Ooh, ooh, ooh, I know another way it is totally different. It is white!
As such, human milk is sui generis, and it is in part because it is unique that there are such stringent cultural proscriptions on its articulations. Ultimately, the FDA, … and Health Canada seem to be operating under what philosopher Rhonda Shaw has identified as the “Yuk Factor”—responding to the dominant cultural meaning of milk sharing rather than the medical issues associated with milk sharing.
At this point, you are probably thinking that I am making this up.

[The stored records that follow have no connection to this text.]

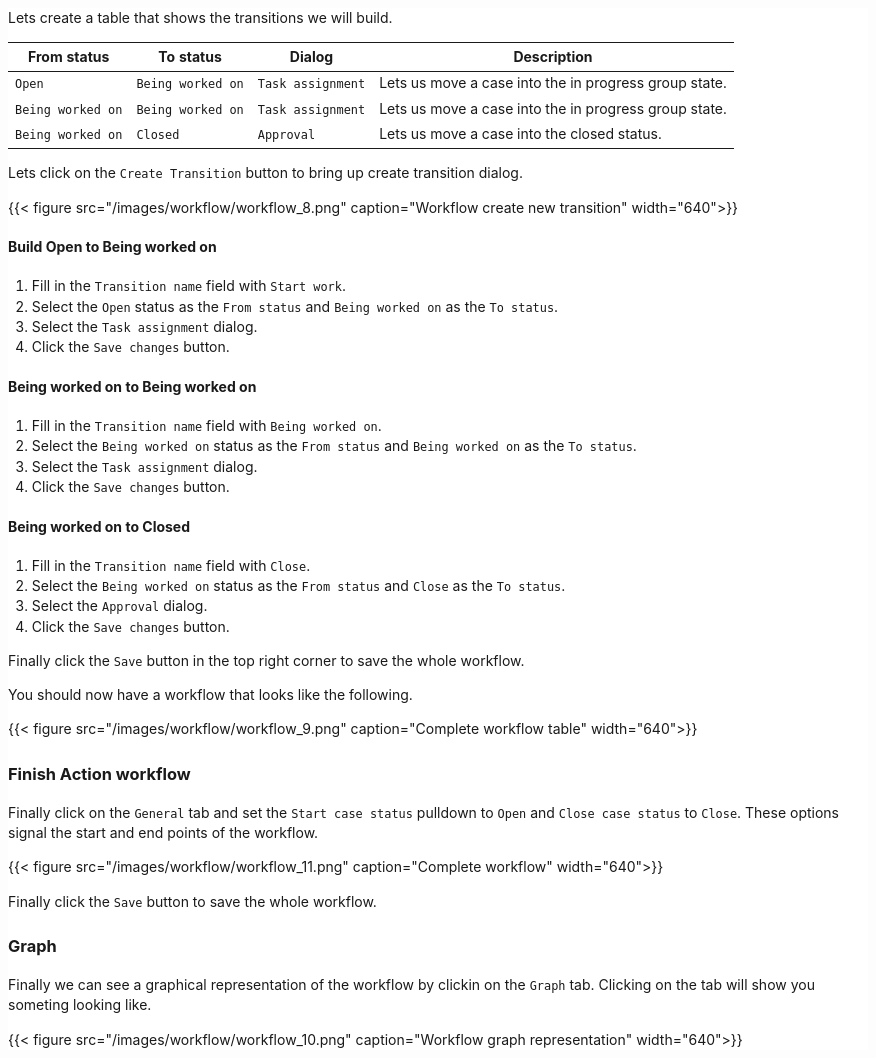 Lets create a table that shows the transitions we will build.

| From status | To status | Dialog | Description |
| --- | --- | ---- | ---- |
| `Open` | `Being worked on` | `Task assignment` | Lets us move a case into the in progress group state. |
| `Being worked on` | `Being worked on` | `Task assignment` | Lets us move a case into the in progress group state. |
| `Being worked on` | `Closed` | `Approval` | Lets us move a case into the closed status. |

Lets click on the `Create Transition` button to bring up create transition dialog.

{{< figure src="/images/workflow/workflow_8.png" caption="Workflow create new transition" width="640">}}

#### Build Open to Being worked on
1. Fill in the `Transition name` field with `Start work`.
2. Select the `Open` status as the `From status` and `Being worked on` as the `To status`.
3. Select the `Task assignment` dialog.
4. Click the `Save changes` button.

#### Being worked on to Being worked on
1. Fill in the `Transition name` field with `Being worked on`.
2. Select the `Being worked on` status as the `From status` and `Being worked on` as the `To status`.
3. Select the `Task assignment` dialog.
4. Click the `Save changes` button.

#### Being worked on to Closed
1. Fill in the `Transition name` field with `Close`.
2. Select the `Being worked on` status as the `From status` and `Close` as the `To status`.
3. Select the `Approval` dialog.
4. Click the `Save changes` button.

Finally click the `Save` button in the top right corner to save the whole workflow.

You should now have a workflow that looks like the following.

{{< figure src="/images/workflow/workflow_9.png" caption="Complete workflow table" width="640">}}

### Finish Action workflow

Finally click on the `General` tab and set the `Start case status` pulldown to `Open` and `Close case status` to `Close`. These options signal the start and end points of the workflow.

{{< figure src="/images/workflow/workflow_11.png" caption="Complete workflow" width="640">}}

Finally click the `Save` button to save the whole workflow.

### Graph

Finally we can see a graphical representation of the workflow by clickin on the `Graph` tab. Clicking on the tab will show you someting looking like.

{{< figure src="/images/workflow/workflow_10.png" caption="Workflow graph representation" width="640">}}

It is difficult to imagine anything as moronic as insisting that efforts to remove HIV, hepatitis and syphilis from donor breastmilk is culturally driven.
Unfortunately, Gribble is spewing her stupidity to the general public as well as in esoteric journals. An article on the website Megaphone Oz, No use crying over shared milk, includes this:
The risks of milk sharing include the transmission of bacteria and viruses such as CMV, HTLV and HIV. But in Australia, these risks are incredibly rare says Dr Karleen Gribble from the University of Western Sydney’s School of Nursing and Midwifery…
“You’re really at a greater risk of being struck by lightning,” Gribble says.
Apparently Gribble has problems with basic arithmetic as well as basic logic. The risk of being struck by lightening is in the range of 1/1,000,000. The risk of unpasteurized donor breastmilk being contaminated with deadly pathogens is 1.6/100. Therefore, the risk of contaminated breastmilk is 1,000 times greater than the risk of being struck by lightening, but what’s a few zeros among friends.
Yes, sharing breastmilk is totally natural, but so is sharing deadly pathogens. It is only a matter of time before babies begin getting ill and dying from hepatitis and HIV contracted from peer-to-peer donated breastmilk.